Artificial Intelligence in Architecture
-Basic Principles of Architecture in Artificial Intelligence Technology
If you know the principle that artificial intelligence technology at the current level derives architectural plans, you can infer the possibilities and limitations of artificial intelligence. The most basic method is to create numerous alternatives using the computing power of computers to find an appropriate architectural design plan for the land. Through artificial intelligence technology, various alternatives that can be built on a specific site are created and scores are set. You can choose the proposal with the highest score in the result. However, the number of alternatives is very large. Quantification of artificial intelligence technology is suitable for architectural design if you want to find the most scoring alternative among them.
- Genetic algorithm
It is a search algorithm that imitates the theory of evolution that finds better results with a combination of inputs that produce good results based on the genetics of nature. Since the early 1990s, it has been tried as a way to find a building plan, and it has been used in the field of building planning with the recent development of technology.
– Deep reinforcement learning
It is similar to the deep blue mentioned earlier, but it is a technology applied to AlphaGo. Deep reinforcement learning does not learn or refer to people's notation. Instead, if you tell us the rules, we calculate the number of cases on our own and learn the situations and patterns of how effective we are when we act. In the case of Landbook, Spacework's architectural design automation service, artificial intelligence technology is set up with parking lot planning laws and trained through in-depth reinforcement learning. Artificial intelligence technology learns by itself the patterns in numerous parking lot plans within a given environment. If a new land shape is presented after about 8 days of learning, it can be confirmed that a parking lot plan is derived within a few seconds. In addition to rental returns, high appropriation rates, and efficient construction costs, indicators such as mining, view, straight thread shape, and short movement lines can also be quantified.
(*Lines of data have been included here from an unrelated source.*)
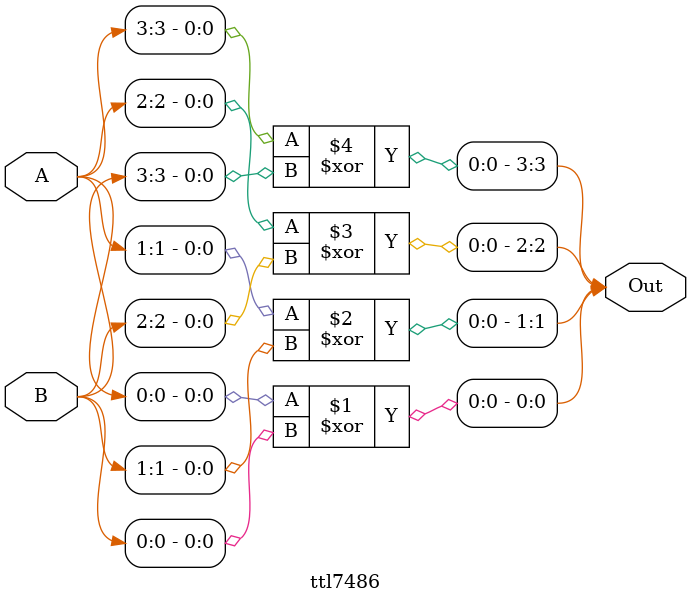
<source format=v>
module ttl7486(Out, A, B);
    output [3:0] Out;
    input [3:0] A;
    input [3:0] B;

    // ON 74LS86, simplified assumptions
    xor #(0:20:30) (Out[0], A[0], B[0]);
    xor #(0:20:30) (Out[1], A[1], B[1]);
    xor #(0:20:30) (Out[2], A[2], B[2]);
    xor #(0:20:30) (Out[3], A[3], B[3]);
endmodule

</source>
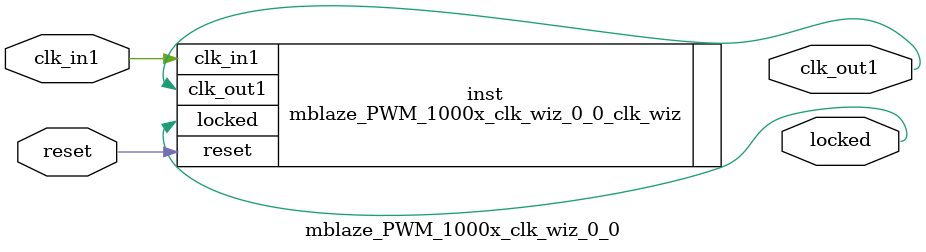
<source format=v>


`timescale 1ps/1ps

(* CORE_GENERATION_INFO = "mblaze_PWM_1000x_clk_wiz_0_0,clk_wiz_v6_0_4_0_0,{component_name=mblaze_PWM_1000x_clk_wiz_0_0,use_phase_alignment=true,use_min_o_jitter=false,use_max_i_jitter=false,use_dyn_phase_shift=false,use_inclk_switchover=false,use_dyn_reconfig=false,enable_axi=0,feedback_source=FDBK_AUTO,PRIMITIVE=MMCM,num_out_clk=1,clkin1_period=10.000,clkin2_period=10.000,use_power_down=false,use_reset=true,use_locked=true,use_inclk_stopped=false,feedback_type=SINGLE,CLOCK_MGR_TYPE=NA,manual_override=false}" *)

module mblaze_PWM_1000x_clk_wiz_0_0 
 (
  // Clock out ports
  output        clk_out1,
  // Status and control signals
  input         reset,
  output        locked,
 // Clock in ports
  input         clk_in1
 );

  mblaze_PWM_1000x_clk_wiz_0_0_clk_wiz inst
  (
  // Clock out ports  
  .clk_out1(clk_out1),
  // Status and control signals               
  .reset(reset), 
  .locked(locked),
 // Clock in ports
  .clk_in1(clk_in1)
  );

endmodule

</source>
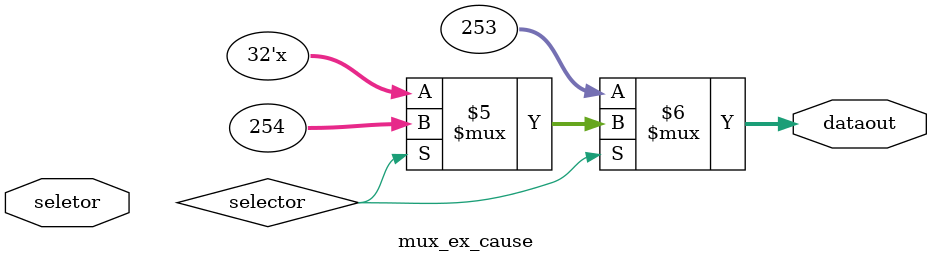
<source format=v>
module mux_ex_cause (   
    input wire [1:0] seletor,
    output wire [31:0] dataout
);
    assign dataout = (selector == 2'b00) ? 32'd253 :
                     (selector == 2'b01) ? 32'd254 :
                     (selector == 2'b10) ? 32'd255 :
                     32'bxx;
    
endmodule
</source>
- The Future Direction of Artificial Intelligence
Artificial intelligence technology is already coming deep into our lives through various services and products, and in the future, almost all data-based industries will be automated and optimized by artificial intelligence technology. In addition, it is not unfamiliar to see artificial intelligence replace or collaborate with experts, not only innovation in traditional industries, but also areas of experts that require high intelligence and field experience. However, it is appropriate to say that this rapid spread does not mean the technical completion of artificial intelligence, but rather that most of the intellectual actions performed by humans could be implemented using large amounts of data, sufficient computation, and efficient machine learning models. Artificial general intelligence, which is pursued by superintelligence or strong artificial intelligence or deep mind that threatens the survival of mankind warned by Ellen Musk or Stephen Hawking, is still far from being achieved, and current weak artificial intelligence or narrow artificial intelligence has much room to improve in terms of computational efficiency or learning. For now, the most efficient way to overcome these limitations of artificial intelligence is to share and collaborate with experts in the field, and building a user environment that enables this collaboration efficiently will be a key competitive edge in artificial intelligence products or services.
I feel it…
The impact of artificial intelligence on me was not small. Artificial intelligence was essential to me in my daily life. Therefore, when I had to write a newspaper on the subject of artificial intelligence, I think there was a little feeling of welcome. Furthermore, it is because mechanical engineering, architecture, and electronic engineering, that is, artificial intelligence in the departments I want to hope for, have been mentioned recently. It was a time to find out the role of artificial intelligence in the department I want and remind myself of the necessity in life.